- [TASK BRIEF]
Once the line holding "padding:0 18px; border-bottom:1px" is found in the listing below, write it out and each later line exactly, up to and including the one holding "display:flex; align-items:center; justify-content:space-between;".

- [INPUT FOR THIS TASK]
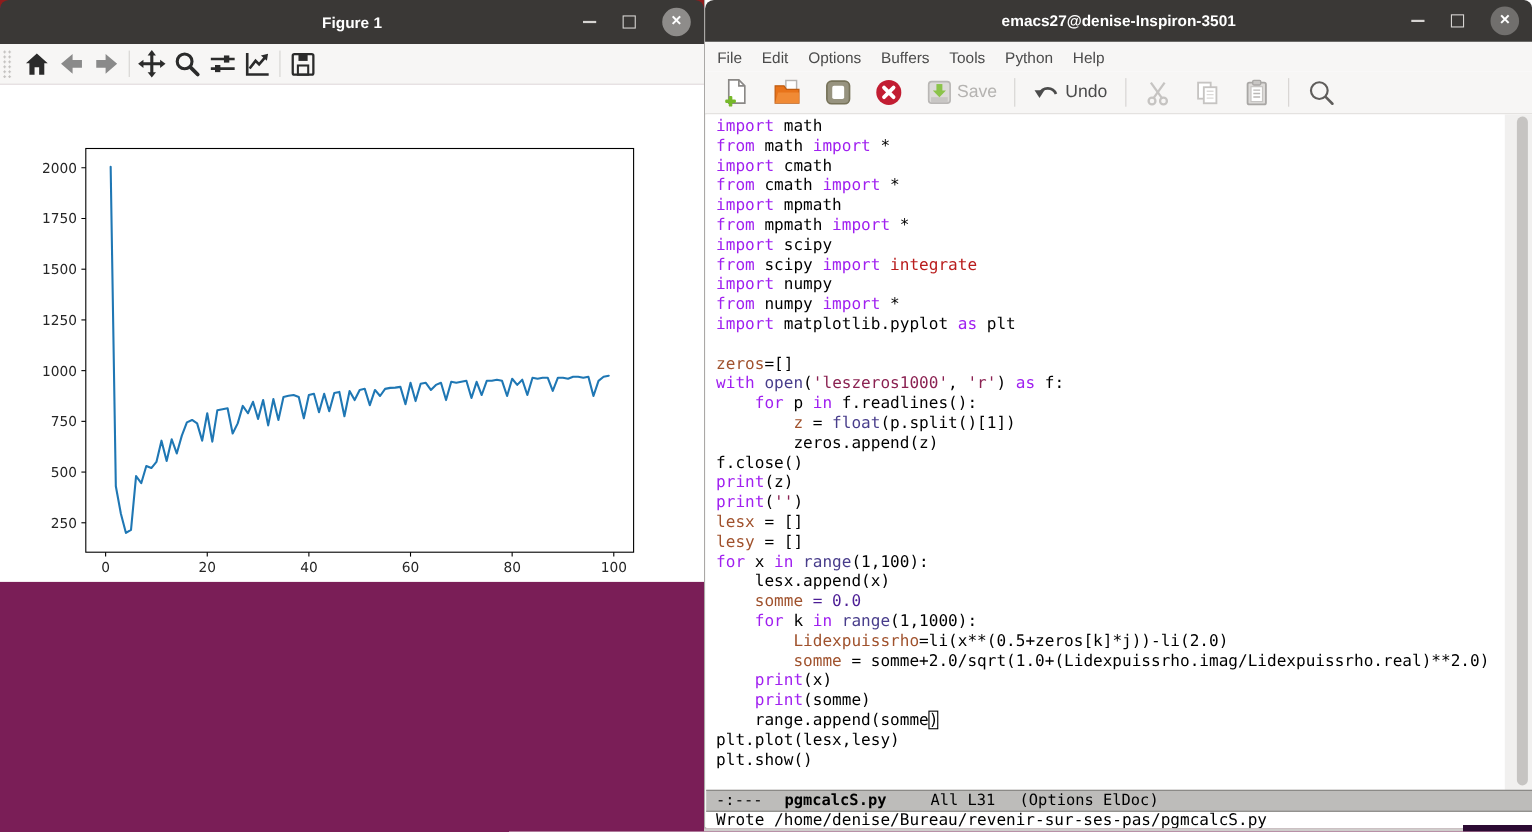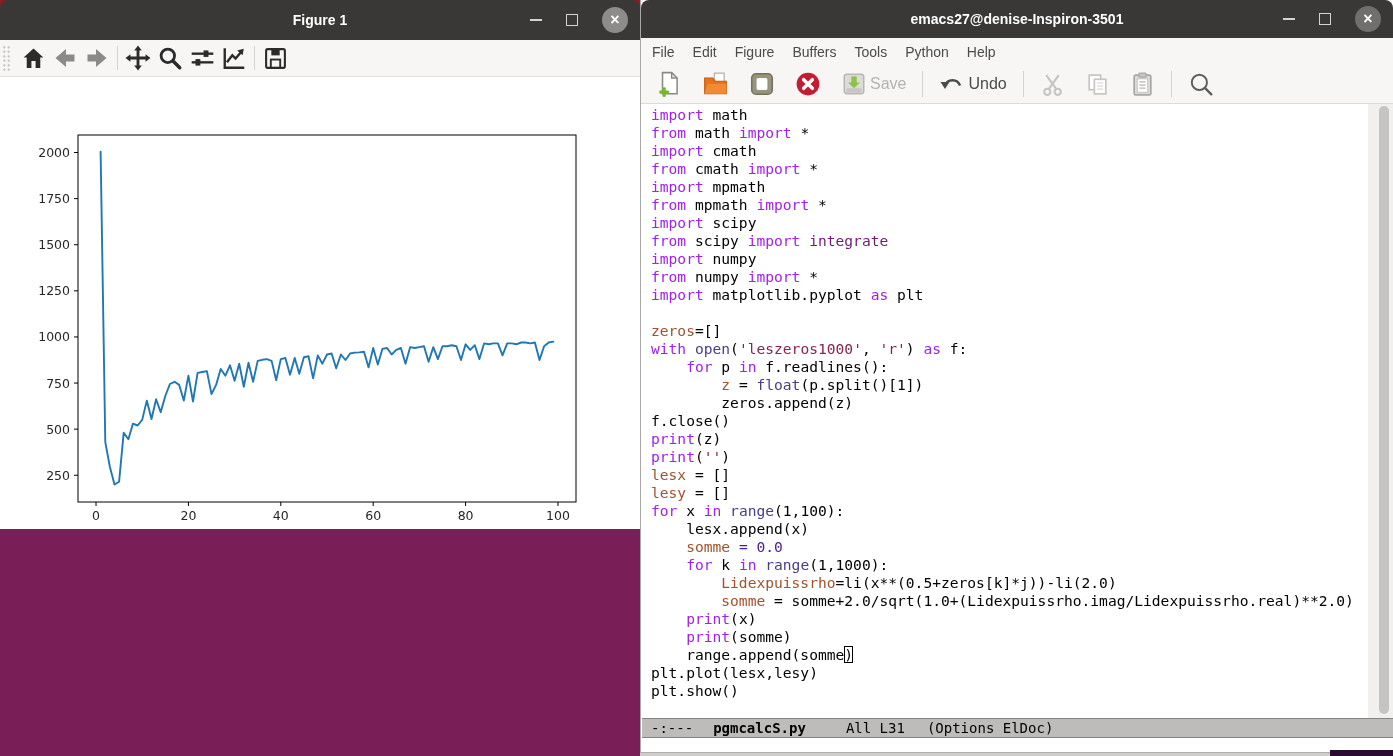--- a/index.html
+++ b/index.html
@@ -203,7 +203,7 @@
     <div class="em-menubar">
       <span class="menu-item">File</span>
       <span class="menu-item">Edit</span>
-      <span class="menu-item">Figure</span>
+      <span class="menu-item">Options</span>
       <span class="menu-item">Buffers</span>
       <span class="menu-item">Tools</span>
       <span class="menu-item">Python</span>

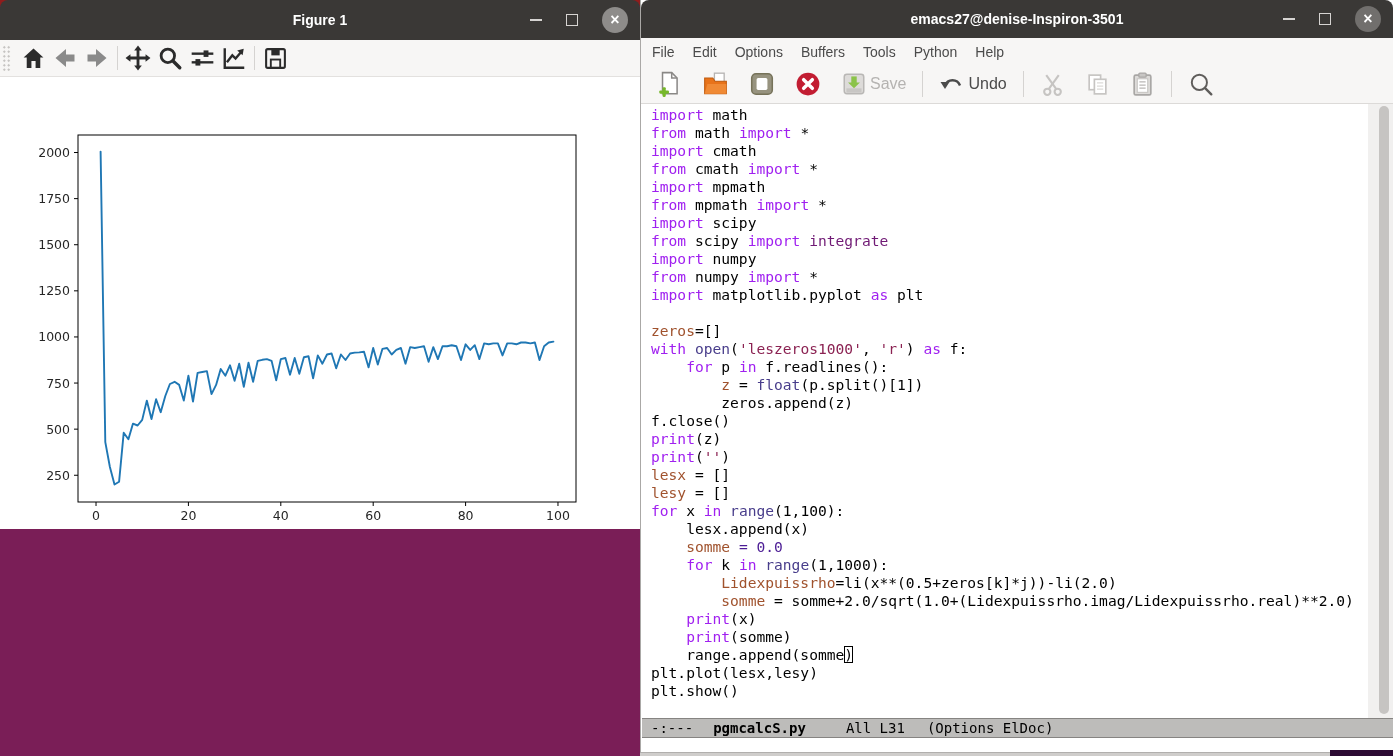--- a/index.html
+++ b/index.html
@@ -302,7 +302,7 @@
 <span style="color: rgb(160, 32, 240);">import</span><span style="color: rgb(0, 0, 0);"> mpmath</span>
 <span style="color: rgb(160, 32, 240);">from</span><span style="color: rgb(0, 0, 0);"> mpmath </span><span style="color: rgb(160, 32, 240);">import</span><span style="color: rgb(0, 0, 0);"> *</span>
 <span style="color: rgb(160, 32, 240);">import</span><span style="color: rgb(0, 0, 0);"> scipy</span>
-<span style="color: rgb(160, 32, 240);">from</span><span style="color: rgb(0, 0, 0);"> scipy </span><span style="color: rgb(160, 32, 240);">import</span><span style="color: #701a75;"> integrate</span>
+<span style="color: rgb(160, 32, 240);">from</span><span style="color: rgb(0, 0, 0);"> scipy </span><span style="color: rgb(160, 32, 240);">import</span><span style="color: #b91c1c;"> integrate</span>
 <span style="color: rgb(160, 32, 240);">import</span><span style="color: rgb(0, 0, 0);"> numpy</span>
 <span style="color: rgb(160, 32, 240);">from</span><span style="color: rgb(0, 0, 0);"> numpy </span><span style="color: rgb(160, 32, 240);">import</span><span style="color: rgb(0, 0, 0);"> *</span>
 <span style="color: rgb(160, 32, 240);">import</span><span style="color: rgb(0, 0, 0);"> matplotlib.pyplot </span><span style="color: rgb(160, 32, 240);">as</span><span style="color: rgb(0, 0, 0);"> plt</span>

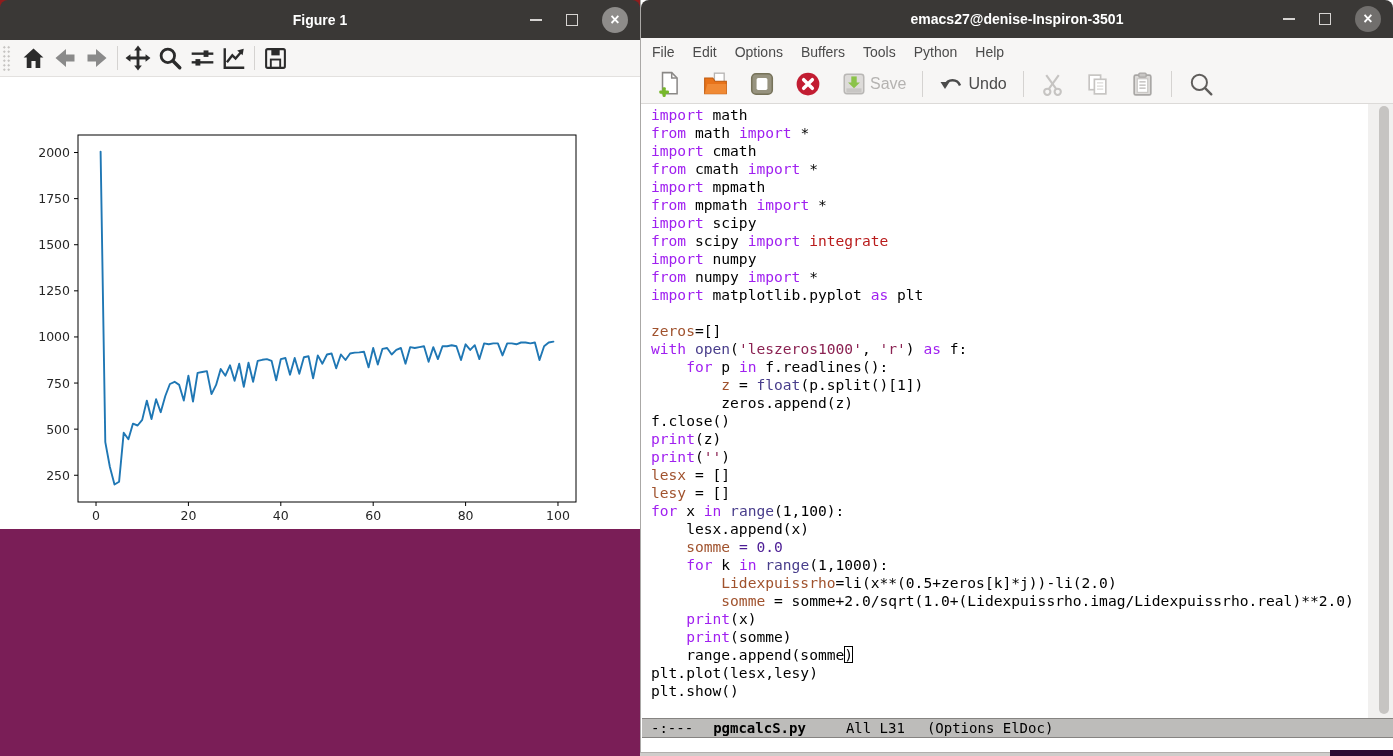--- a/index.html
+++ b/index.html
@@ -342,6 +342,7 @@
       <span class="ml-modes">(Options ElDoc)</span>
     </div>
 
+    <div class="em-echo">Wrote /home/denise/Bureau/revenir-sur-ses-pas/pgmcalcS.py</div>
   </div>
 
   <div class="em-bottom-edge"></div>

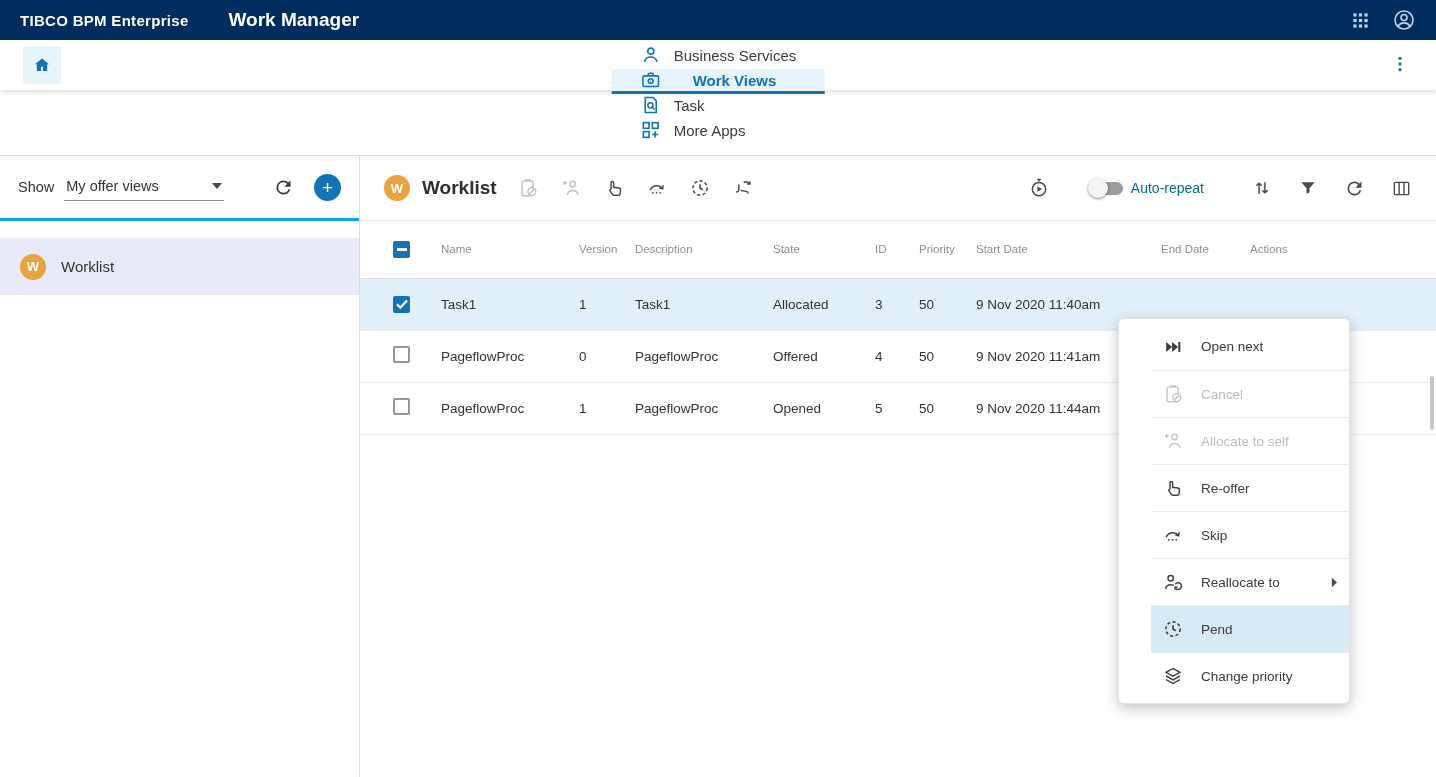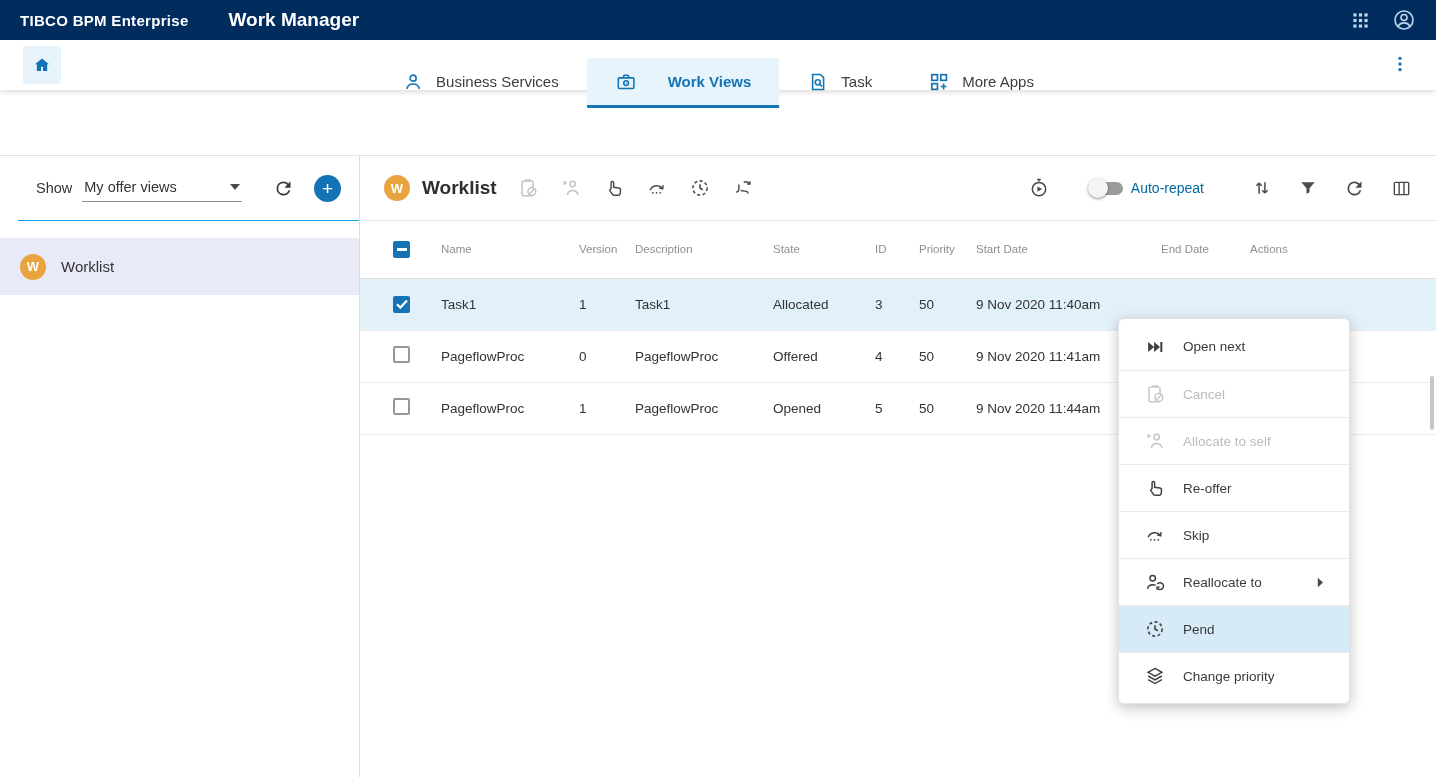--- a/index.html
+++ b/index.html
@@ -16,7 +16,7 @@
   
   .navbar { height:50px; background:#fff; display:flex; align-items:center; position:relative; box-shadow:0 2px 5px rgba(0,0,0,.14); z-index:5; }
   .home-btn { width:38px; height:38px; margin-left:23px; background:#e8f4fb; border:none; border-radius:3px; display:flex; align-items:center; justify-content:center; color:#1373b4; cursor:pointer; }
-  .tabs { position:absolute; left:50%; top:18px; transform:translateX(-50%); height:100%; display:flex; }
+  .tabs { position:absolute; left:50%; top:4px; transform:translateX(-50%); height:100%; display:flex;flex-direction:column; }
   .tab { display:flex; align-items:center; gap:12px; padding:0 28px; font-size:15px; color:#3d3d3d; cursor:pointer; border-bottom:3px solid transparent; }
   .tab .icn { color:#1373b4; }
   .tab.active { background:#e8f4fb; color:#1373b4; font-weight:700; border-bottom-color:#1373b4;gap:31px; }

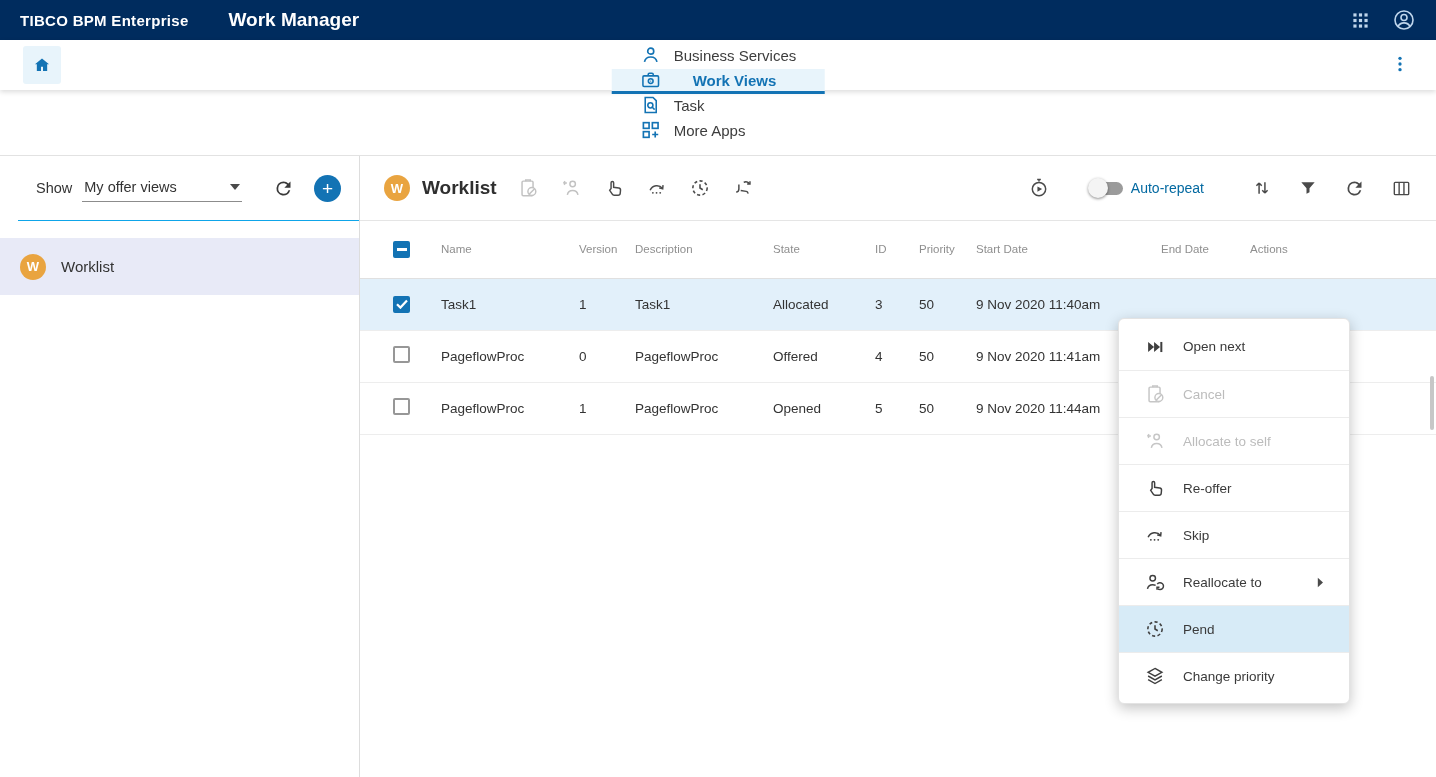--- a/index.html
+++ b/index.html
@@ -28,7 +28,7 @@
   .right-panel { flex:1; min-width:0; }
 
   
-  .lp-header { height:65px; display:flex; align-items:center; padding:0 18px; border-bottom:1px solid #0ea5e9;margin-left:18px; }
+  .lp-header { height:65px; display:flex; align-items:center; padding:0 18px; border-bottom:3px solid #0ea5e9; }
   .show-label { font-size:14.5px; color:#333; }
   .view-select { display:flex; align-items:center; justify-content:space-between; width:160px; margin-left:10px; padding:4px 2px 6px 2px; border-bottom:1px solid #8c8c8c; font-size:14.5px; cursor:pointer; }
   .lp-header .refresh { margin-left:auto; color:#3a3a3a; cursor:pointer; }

- [RESPONSE TO THE EXERCISE]
-  .lp-header { height:65px; display:flex; align-items:center; padding:0 18px; border-bottom:1px solid #0ea5e9;margin-left:18px; }
+  .lp-header { height:65px; display:flex; align-items:center; padding:0 18px; border-bottom:3px solid #0ea5e9; }
   .show-label { font-size:14.5px; color:#333; }
   .view-select { display:flex; align-items:center; justify-content:space-between; width:160px; margin-left:10px; padding:4px 2px 6px 2px; border-bottom:1px solid #8c8c8c; font-size:14.5px; cursor:pointer; }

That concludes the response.